2015年4月13日 星期一

To aggregate or not to aggregate: Selective match kernels for image search

Giorgos Tolias, Yannis Avrithis, Herve ́ Je ́gou

  Abstract

This paper focused on improving visual recognition accuracy, no matter it's objects, locations or scenes. The ubiquitous approach targeted at this problem is local descriptor and most of them are derived from BoW, which seeks to quantize the obtained descriptors into several discrete visual words and hence represent each image as a vector, which could be further combined with machine learning techniques such as SVM to achieve fair results. 

These methods, however, could be categorized into two "genres", of which are matching based and aggregated approaches. The authors hence analyzed them and proffered a new method, which is unprecedented in that it took the merits from these two and combine them to yield a result whose performance is even higher than that of state-of-art approaches. 

The matching based methods, in some sense, utilizes the descriptors independently, while the aggregated approach, indicated by its name, coalesced several descriptors, which if properly set not only preserves some individual information, but also has the advantage of using less memory. 

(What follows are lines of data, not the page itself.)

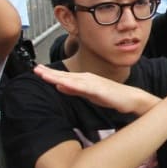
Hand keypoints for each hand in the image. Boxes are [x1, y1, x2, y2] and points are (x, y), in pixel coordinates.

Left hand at [33, 64, 148, 113]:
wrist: (131, 98)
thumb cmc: (112, 96)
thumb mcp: (89, 94)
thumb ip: (74, 90)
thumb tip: (59, 86)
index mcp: (84, 79)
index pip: (64, 77)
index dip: (50, 74)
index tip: (38, 71)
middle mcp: (87, 78)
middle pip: (65, 76)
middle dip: (50, 73)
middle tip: (35, 69)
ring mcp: (93, 83)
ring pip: (71, 80)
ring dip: (57, 77)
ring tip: (44, 75)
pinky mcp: (99, 89)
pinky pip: (83, 87)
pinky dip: (72, 85)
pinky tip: (63, 84)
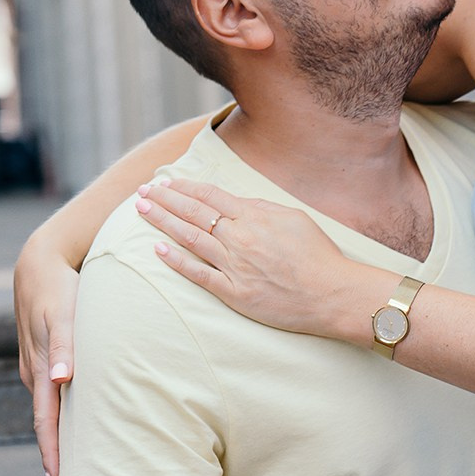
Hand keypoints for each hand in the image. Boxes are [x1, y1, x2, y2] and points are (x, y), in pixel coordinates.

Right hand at [13, 235, 79, 475]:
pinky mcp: (44, 355)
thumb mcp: (64, 314)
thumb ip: (65, 346)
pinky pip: (52, 389)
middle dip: (56, 451)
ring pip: (49, 406)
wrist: (39, 262)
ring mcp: (37, 364)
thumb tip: (62, 380)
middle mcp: (35, 372)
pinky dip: (63, 408)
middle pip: (46, 420)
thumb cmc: (59, 288)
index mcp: (40, 369)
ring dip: (60, 430)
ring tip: (79, 458)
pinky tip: (77, 416)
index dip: (51, 452)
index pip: (45, 421)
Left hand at [136, 179, 379, 342]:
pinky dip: (176, 261)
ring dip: (163, 223)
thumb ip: (260, 208)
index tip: (166, 181)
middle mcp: (239, 238)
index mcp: (254, 217)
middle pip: (193, 213)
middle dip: (164, 200)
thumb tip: (233, 201)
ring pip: (190, 239)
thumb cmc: (317, 255)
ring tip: (142, 211)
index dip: (184, 187)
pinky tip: (158, 249)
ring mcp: (234, 266)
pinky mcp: (234, 293)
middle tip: (143, 192)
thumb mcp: (293, 217)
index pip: (209, 195)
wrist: (332, 293)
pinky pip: (198, 274)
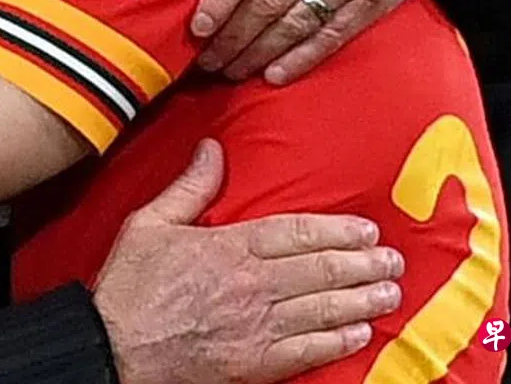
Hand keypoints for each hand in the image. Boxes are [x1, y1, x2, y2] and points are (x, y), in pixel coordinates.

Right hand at [94, 139, 403, 383]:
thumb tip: (213, 149)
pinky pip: (308, 351)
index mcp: (228, 247)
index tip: (365, 228)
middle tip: (392, 259)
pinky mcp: (255, 362)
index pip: (295, 234)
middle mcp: (251, 286)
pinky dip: (338, 341)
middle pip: (320, 271)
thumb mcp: (150, 222)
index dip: (335, 230)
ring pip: (322, 310)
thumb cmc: (132, 284)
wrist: (117, 345)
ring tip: (390, 291)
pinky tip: (361, 332)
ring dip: (361, 300)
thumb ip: (189, 186)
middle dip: (362, 264)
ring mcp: (257, 327)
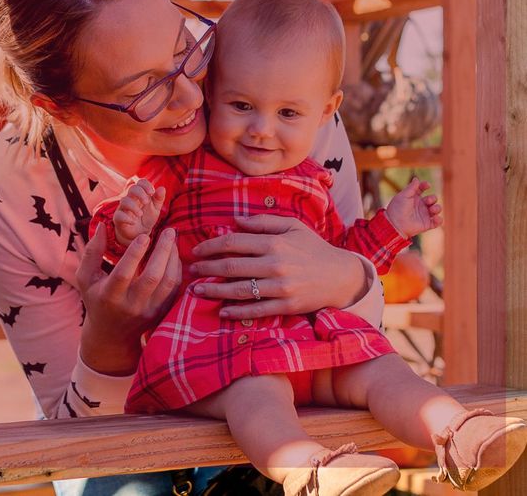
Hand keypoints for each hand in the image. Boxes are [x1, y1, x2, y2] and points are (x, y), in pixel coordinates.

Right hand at [76, 222, 180, 375]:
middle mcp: (131, 305)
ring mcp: (149, 310)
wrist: (112, 335)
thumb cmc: (97, 299)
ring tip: (172, 239)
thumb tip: (102, 225)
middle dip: (163, 251)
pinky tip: (174, 254)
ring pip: (168, 283)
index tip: (144, 235)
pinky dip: (177, 269)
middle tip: (169, 230)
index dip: (134, 254)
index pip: (123, 274)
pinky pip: (175, 288)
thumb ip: (92, 252)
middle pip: (152, 277)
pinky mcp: (162, 312)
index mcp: (110, 296)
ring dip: (173, 258)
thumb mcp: (86, 278)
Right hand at [113, 179, 165, 245]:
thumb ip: (158, 199)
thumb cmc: (147, 218)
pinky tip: (133, 222)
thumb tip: (162, 188)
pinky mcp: (118, 218)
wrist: (139, 233)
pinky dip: (126, 218)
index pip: (141, 182)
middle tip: (146, 202)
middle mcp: (131, 198)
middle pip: (132, 188)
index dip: (146, 185)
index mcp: (140, 194)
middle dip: (140, 193)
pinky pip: (119, 215)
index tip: (152, 192)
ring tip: (141, 214)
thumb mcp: (155, 208)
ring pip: (124, 201)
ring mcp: (123, 208)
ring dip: (133, 206)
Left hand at [188, 214, 368, 318]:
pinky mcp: (286, 306)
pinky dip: (237, 312)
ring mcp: (280, 288)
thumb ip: (263, 222)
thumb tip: (235, 220)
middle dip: (207, 268)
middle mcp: (275, 265)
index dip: (211, 246)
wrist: (341, 276)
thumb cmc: (313, 247)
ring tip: (197, 290)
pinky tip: (222, 311)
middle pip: (231, 266)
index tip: (197, 250)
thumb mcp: (292, 226)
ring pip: (240, 290)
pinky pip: (256, 311)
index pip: (233, 242)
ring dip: (215, 290)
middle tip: (191, 270)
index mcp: (274, 242)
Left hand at [386, 177, 442, 237]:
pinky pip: (437, 222)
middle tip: (427, 201)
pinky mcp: (427, 224)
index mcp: (413, 198)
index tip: (427, 185)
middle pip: (432, 198)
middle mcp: (420, 205)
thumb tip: (416, 178)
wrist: (395, 224)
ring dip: (437, 208)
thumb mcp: (404, 195)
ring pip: (436, 209)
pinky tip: (436, 218)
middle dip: (432, 198)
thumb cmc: (398, 208)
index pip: (421, 189)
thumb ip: (412, 187)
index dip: (425, 185)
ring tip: (432, 209)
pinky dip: (439, 220)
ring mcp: (424, 214)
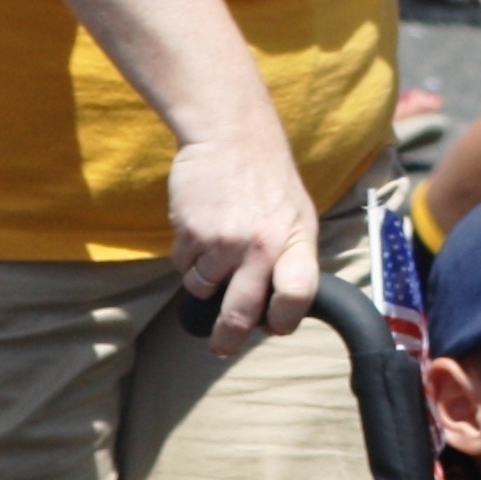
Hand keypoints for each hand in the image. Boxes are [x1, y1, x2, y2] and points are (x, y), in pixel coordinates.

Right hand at [168, 120, 322, 353]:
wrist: (230, 133)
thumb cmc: (266, 177)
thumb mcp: (296, 214)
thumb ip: (291, 258)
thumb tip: (277, 309)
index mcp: (295, 241)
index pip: (298, 296)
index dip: (284, 320)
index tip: (272, 327)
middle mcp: (261, 246)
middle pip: (241, 313)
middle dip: (227, 338)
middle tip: (221, 346)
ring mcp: (224, 241)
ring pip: (203, 288)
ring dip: (203, 279)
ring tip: (213, 246)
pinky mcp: (191, 232)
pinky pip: (182, 266)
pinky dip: (187, 257)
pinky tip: (199, 227)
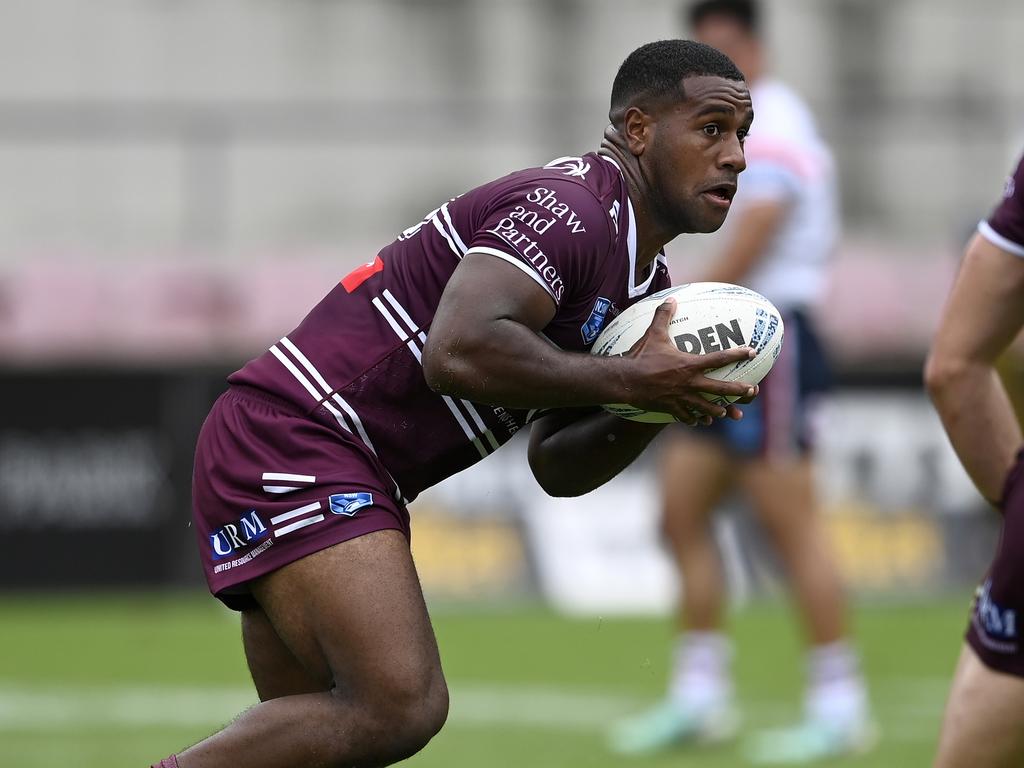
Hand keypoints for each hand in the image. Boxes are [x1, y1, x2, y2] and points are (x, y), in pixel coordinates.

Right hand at [624, 298, 757, 425]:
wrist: (626, 381)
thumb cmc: (640, 356)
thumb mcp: (653, 334)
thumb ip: (663, 316)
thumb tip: (671, 299)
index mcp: (689, 365)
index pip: (719, 358)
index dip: (737, 354)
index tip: (752, 351)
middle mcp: (690, 383)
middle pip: (720, 388)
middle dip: (738, 390)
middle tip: (751, 392)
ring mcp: (681, 397)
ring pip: (705, 407)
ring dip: (717, 410)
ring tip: (725, 413)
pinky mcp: (671, 408)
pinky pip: (686, 416)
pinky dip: (693, 419)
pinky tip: (698, 421)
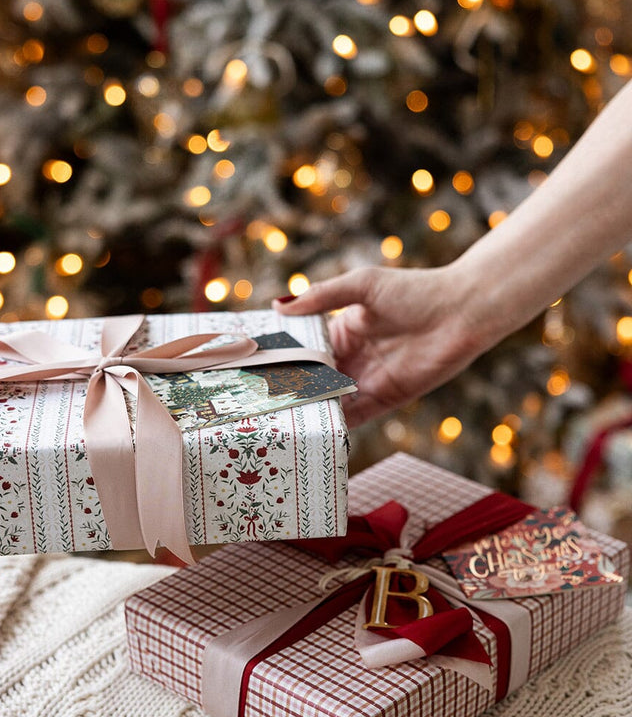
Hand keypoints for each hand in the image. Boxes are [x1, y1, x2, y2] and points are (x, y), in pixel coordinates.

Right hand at [273, 265, 485, 426]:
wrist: (462, 312)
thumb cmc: (414, 291)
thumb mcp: (362, 286)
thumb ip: (321, 297)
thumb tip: (279, 305)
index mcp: (342, 329)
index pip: (305, 349)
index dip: (284, 360)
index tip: (255, 370)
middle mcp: (352, 358)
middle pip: (314, 380)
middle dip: (291, 391)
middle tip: (259, 403)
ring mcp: (368, 380)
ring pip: (331, 401)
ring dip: (310, 410)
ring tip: (280, 420)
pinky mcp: (386, 399)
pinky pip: (356, 416)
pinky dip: (337, 425)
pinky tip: (315, 430)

In the experiment, through setting different parameters, the authors showed that it's worth combing matching based and aggregated approaches to yield superior results.

Contribution
  1. Analyze the difference between these two seemingly different approaches 
  2. Combine flawlessly these two, proposing a method that is not only efficient in terms of memory consumption but also yields a better results.
Questions
  1. Not sure what it meant to have multiple assignments. And to "replicate each descriptor vector and assign each instance to a different visual word" ?
  2. The meaning of selectivity and threshold? Is it parameters to dictate how local descriptors are chosen or rendered?